Danke, dies war tatsächlich worauf meine Frage gerichtet war. Ich teile die Einschätzung und würde ergänzen, dass Menschen die CO2 freie Alternativen verwenden zusätzlich vermutlich nicht nur die ökonomischen Interessen im Sinn haben, sondern auch das Klima und die Verbesserung und Förderung der Alternativem die sie nutzen. Dies lässt eine absichtliche Förderung CO2-lastiger Angebote für andere Konsumenten auch unwahrscheinlich erscheinen.
Beim EU ETS ist tatsächlich die Menge der THG begrenzt. Nach meinem Verständnis wäre der Mechanismus der Anreize allerdings vergleichbar. Je höher die Nachfrage nach Emissionenszertifikaten, desto höher der Preis und desto höher die Einnahmen aus der Versteigerung und entsprechend die Ausschüttung als Klimageld.
Beispiel: für jemanden, der relativ problemlos CO2 sparen kann, wäre es dann sogar (rein ökonomisch) ein Vorteil, wenn ein paar Superreiche die Zertifikate aufkaufen und dafür immer höhere Preise zahlen.
Ich hab vielleicht etwas in deinen Beitrag gelesen, das nicht drin stand, nämlich dass sich durch diese Anreize auch die THG-Emissionen erhöhen könnten. Mein Fehler.
Die höheren Preise können in dem Fall zwar nicht den THG-Ausstoß (über den Cap hinaus) erhöhen, aber schon den Geldumsatz im Emissionshandel.
Meine Frage auf den EU ETS bezog sich darauf, wie die EU die Zertifikate anfangs zuteilt, denn nur in dem Moment kann man ja bei einem solchen System Einnahmen für ein Klimageld erzielen - später findet der Handel zwischen Privaten statt, sodass die dann gezahlten Preise gar keinen unmittelbaren Einfluss auf die Höhe des zu verteilenden Klimageldes haben können. Ich erinnere mich, dass im EU ETS bislang die Zertifikate allerdings teilweise kostenlos vergeben wurden.

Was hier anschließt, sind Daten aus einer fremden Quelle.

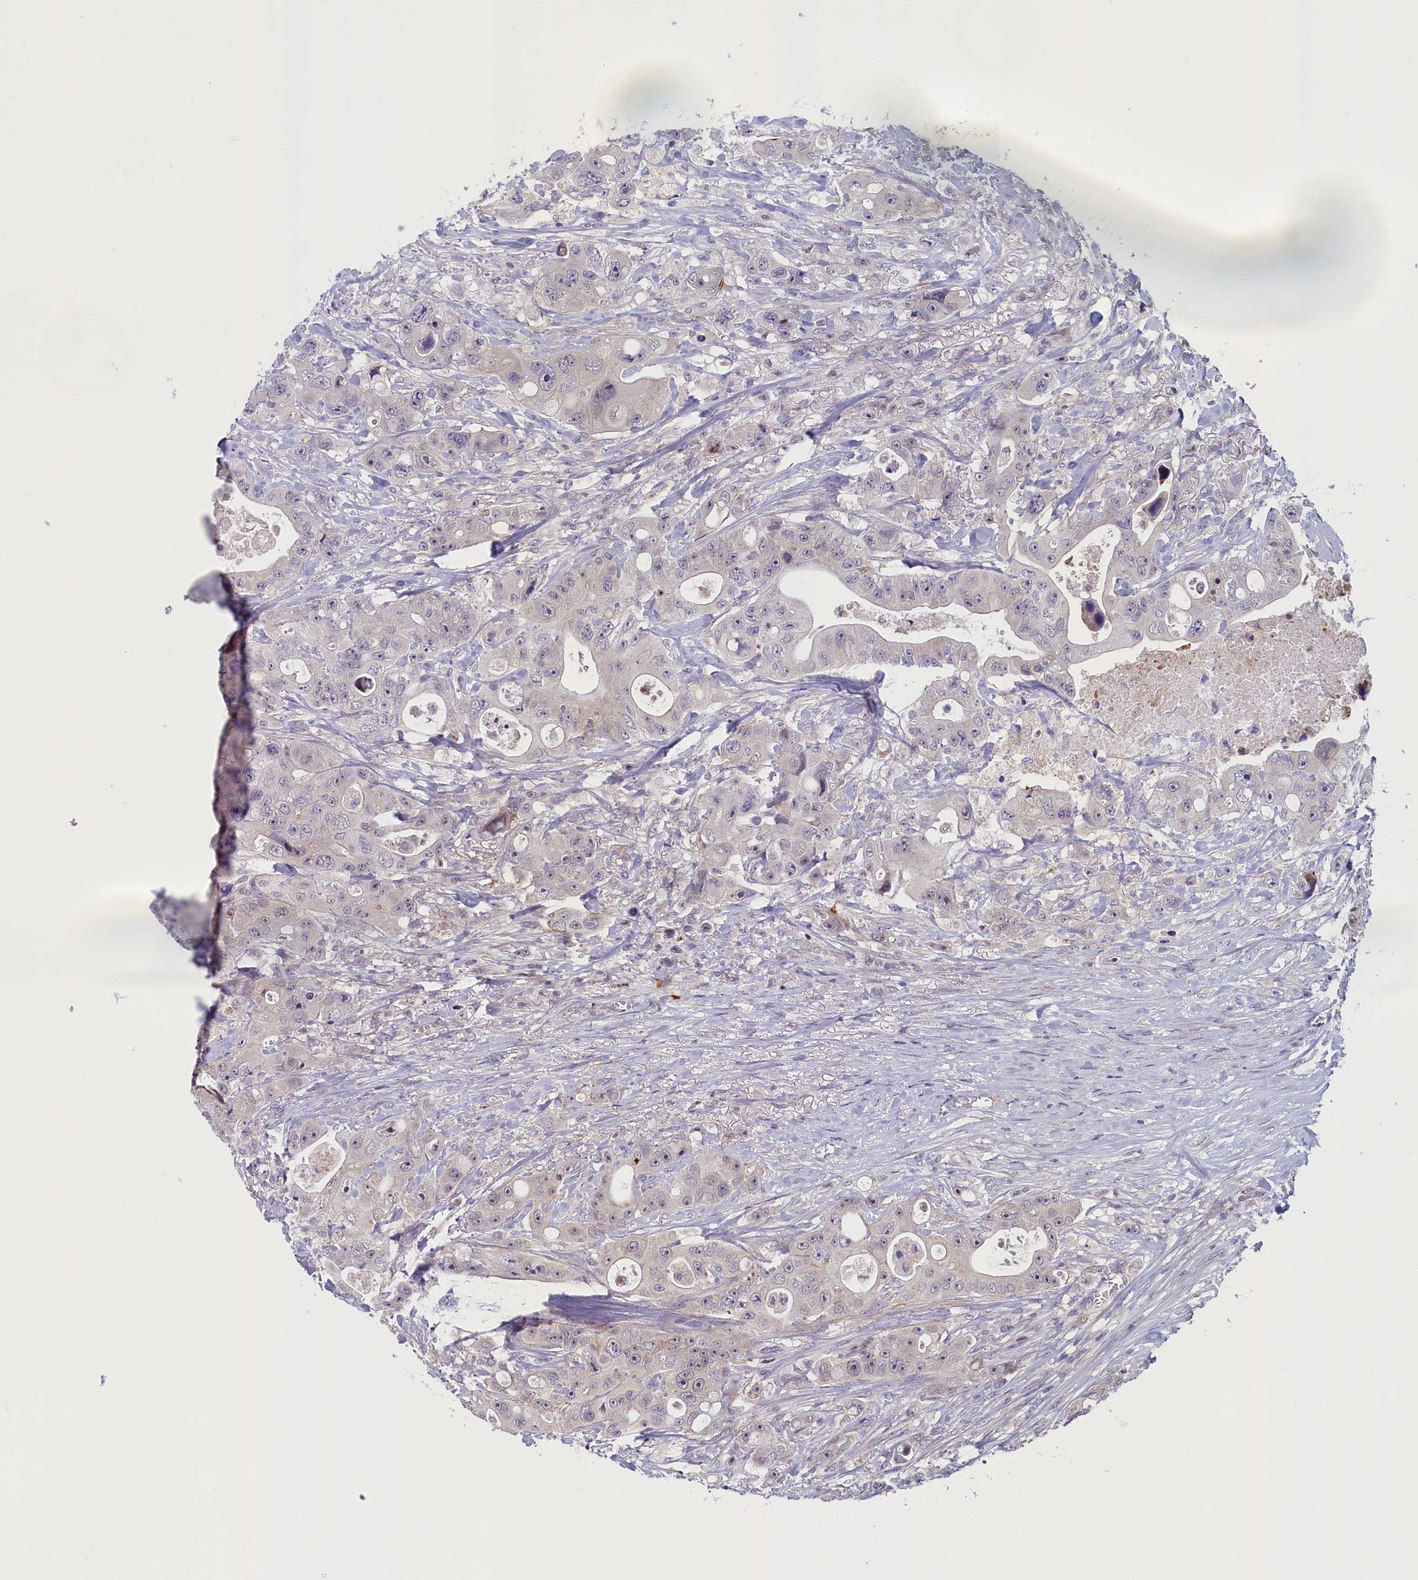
{"staining": {"intensity": "negative", "quantity": "none", "location": "none"}, "tissue": "colorectal cancer", "cell_type": "Tumor cells", "image_type": "cancer", "snomed": [{"axis": "morphology", "description": "Adenocarcinoma, NOS"}, {"axis": "topography", "description": "Colon"}], "caption": "Colorectal cancer (adenocarcinoma) was stained to show a protein in brown. There is no significant staining in tumor cells.", "gene": "CNEP1R1", "patient": {"sex": "female", "age": 46}}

Das erfolgt zum Teil durch kostenlose Zuteilung (z.B. für energieintensive Industrie) und zum Teil durch Versteigerung. Letztere erlaubt dann einen Anstieg der Einnahmen des Staates bei steigender Nachfrage. Details werden in den nationalen Zuteilungsplänen geregelt. Tendenziell ist die Quote der Versteigerungen in den letzten Jahren gestiegen z.B. weil kostenlose Zuteilungen für den Flugverkehr reduziert wurden. Beliebig kann der CO2 Preis aufgrund der Stabilitätsreserve allerdings auch nicht steigen oder fallen.
Alles richtig, aber ein wichtiger Punkt ist m.E. noch nicht ausreichend beleuchtet.
Wenn man das Klimageld konsequent umsetzt, werden wir als Menschheit nie auf Null-CO2 Emissionen kommen. (Was es geben wird, ist Netto-Null-Konsum).
Aber da die Menge an ausgestoßenem CO2 wahrscheinlich immer weiter sinkt, wird mein persönliches Klimageld immer weiter sinken, bei gleicher Lebensweise. Nun kann ich den CO2 Ausstoß versuchen weiter zu reduzieren, aber irgendwann wird mein Grenznutzen erreicht sein.
Aber nun kommt die Politik ins Spiel: die definiert den Preis pro Tonne CO2 und kann darüber mittelbar die insgesamt ausgestoßene Menge CO2 regulieren. Ist die höher als erwünscht, wird der Preis erhöht, sodass der Grenznutzen bei vielen Menschen doch wieder weiter in Richtung Sparen geht. Das ganze bis der Preis einer wirklichen Kompensation erreicht ist.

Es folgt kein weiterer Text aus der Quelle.